Notre croyance s’ancre aussi dans un indéniable sentiment de réalisme, qui tient à l’écriture des dialogues, à la caractérisation des personnages et à leurs mouvements. On croirait à tort que le travail consiste à calquer la réalité, alors que tout cela relève d’une stylisation plus proche de celle opérée par le mime.

Le triomphe de Chicken Run donne à Nick Park les coudées franches pour revenir à ses fondamentaux et signer le « premier film d’horreur végétarien de l’histoire du cinéma » comme il s’est amusé à qualifier Wallace et Gromit : Le Mystère du lapin-garou (2005).

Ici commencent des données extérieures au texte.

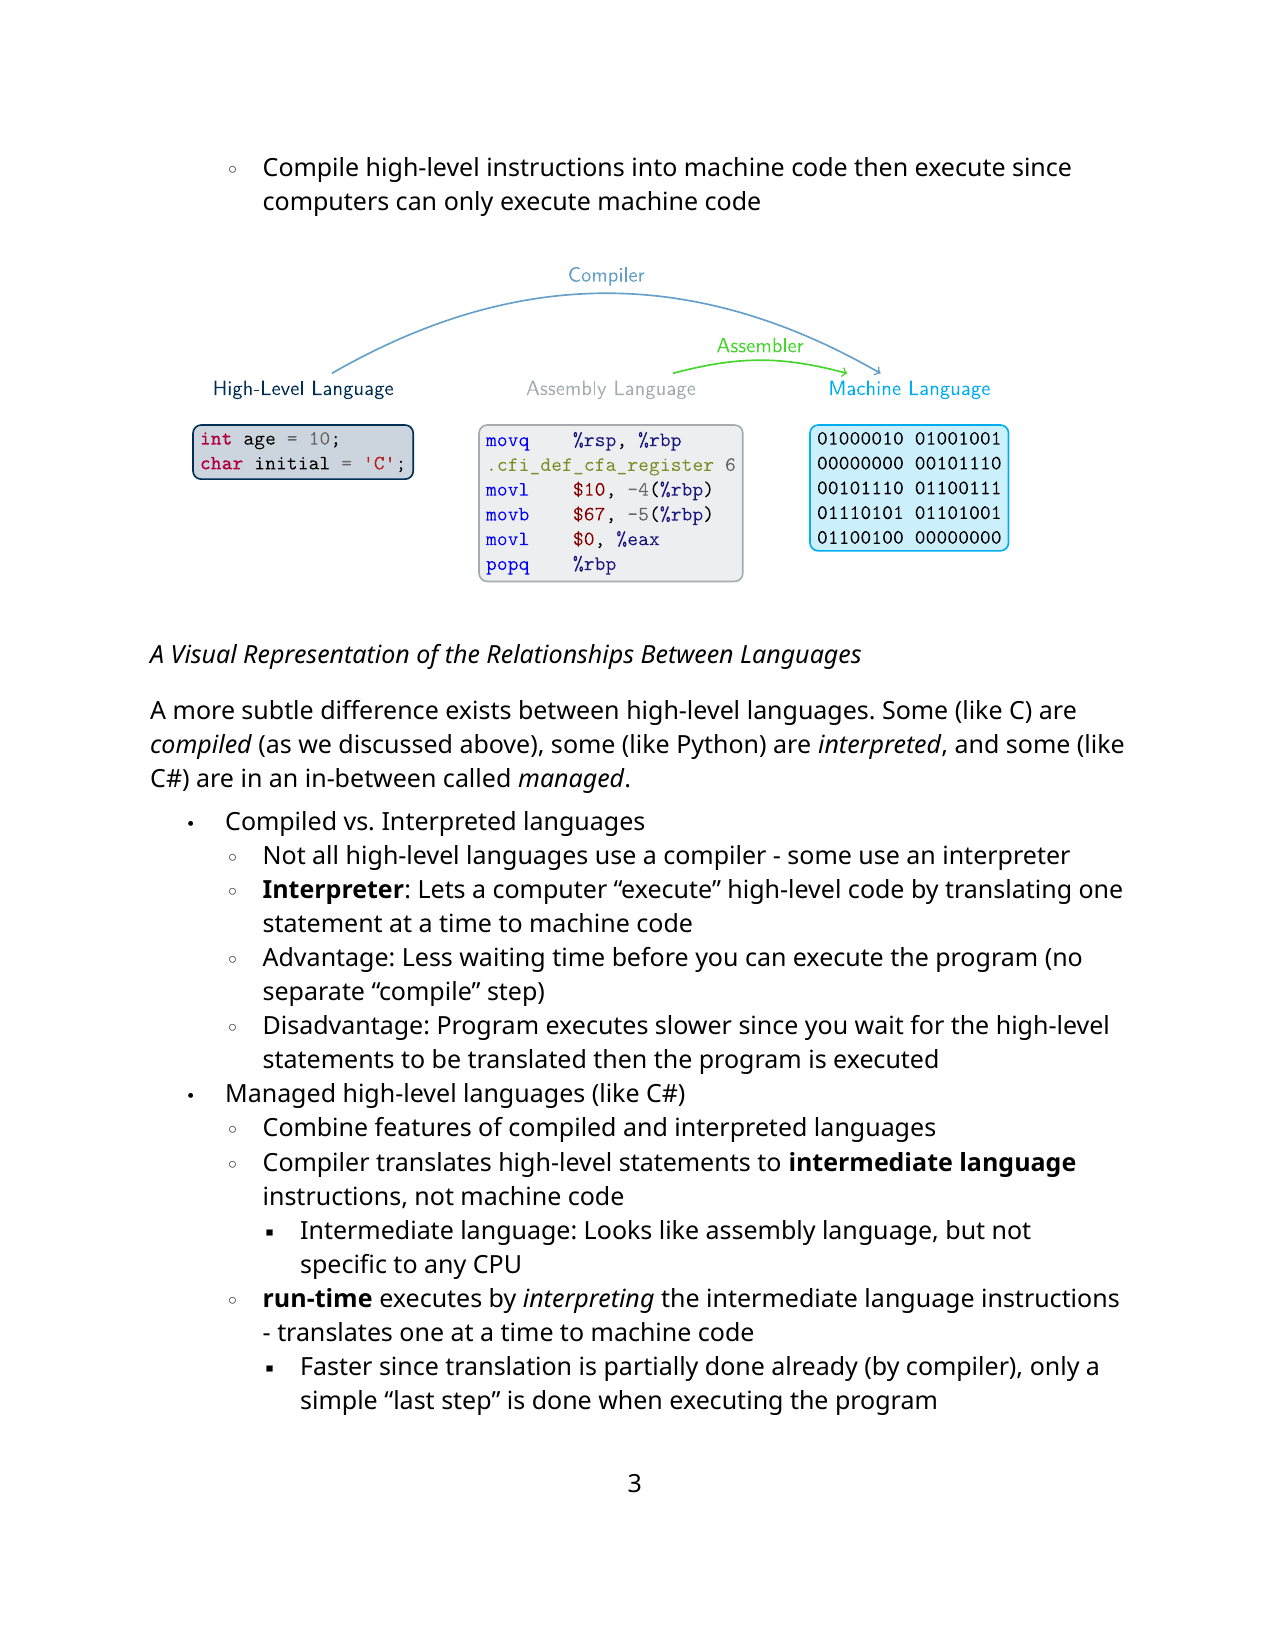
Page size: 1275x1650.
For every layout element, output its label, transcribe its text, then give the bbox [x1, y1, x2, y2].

list Managed high-level languages (like C#) [187, 1076, 1125, 1110]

Dans leur home sweet home invariablement perturbé par des forces extérieures, le temps semble suspendu. On apprend les nouvelles par le journal papier du matin, il n’y a pas de téléphone portable, Wallace continue de fabriquer des engins dont la complexité est souvent inversement proportionnelle à leur utilité pratique et ne manque pas d’infléchir ses actions au gré des créatures féminines croisées sur son chemin, ici une Lady Tottington assez haut perchée et dont le jardin de son château est envahi par des lapins. Et pendant ce temps, Gromit tricote et enquête. Un jour viendra où un esprit psychanalytique plus ou moins bien intentionné se penchera sur ce drôle de couple.

On ne change pas les habitudes, Le Mystère du lapin-garou se voit décerner un Oscar.

Nick Park ne ralentit pas le rythme. Il est à l’origine de séries pour les enfants. Il participe à la production du long métrage qui offre le rôle principal à un personnage secondaire de Rasé de près le plus futé du troupeau pousse à la rébellion dans Shaun le mouton, le film (2015). En 2018, sort Cro Man, une farce préhistorique pétrie d’anachronismes. On annonce une suite à Chicken Run…

Combien d’Oscars Nick Park va-t-il encore décrocher ? On prend les paris.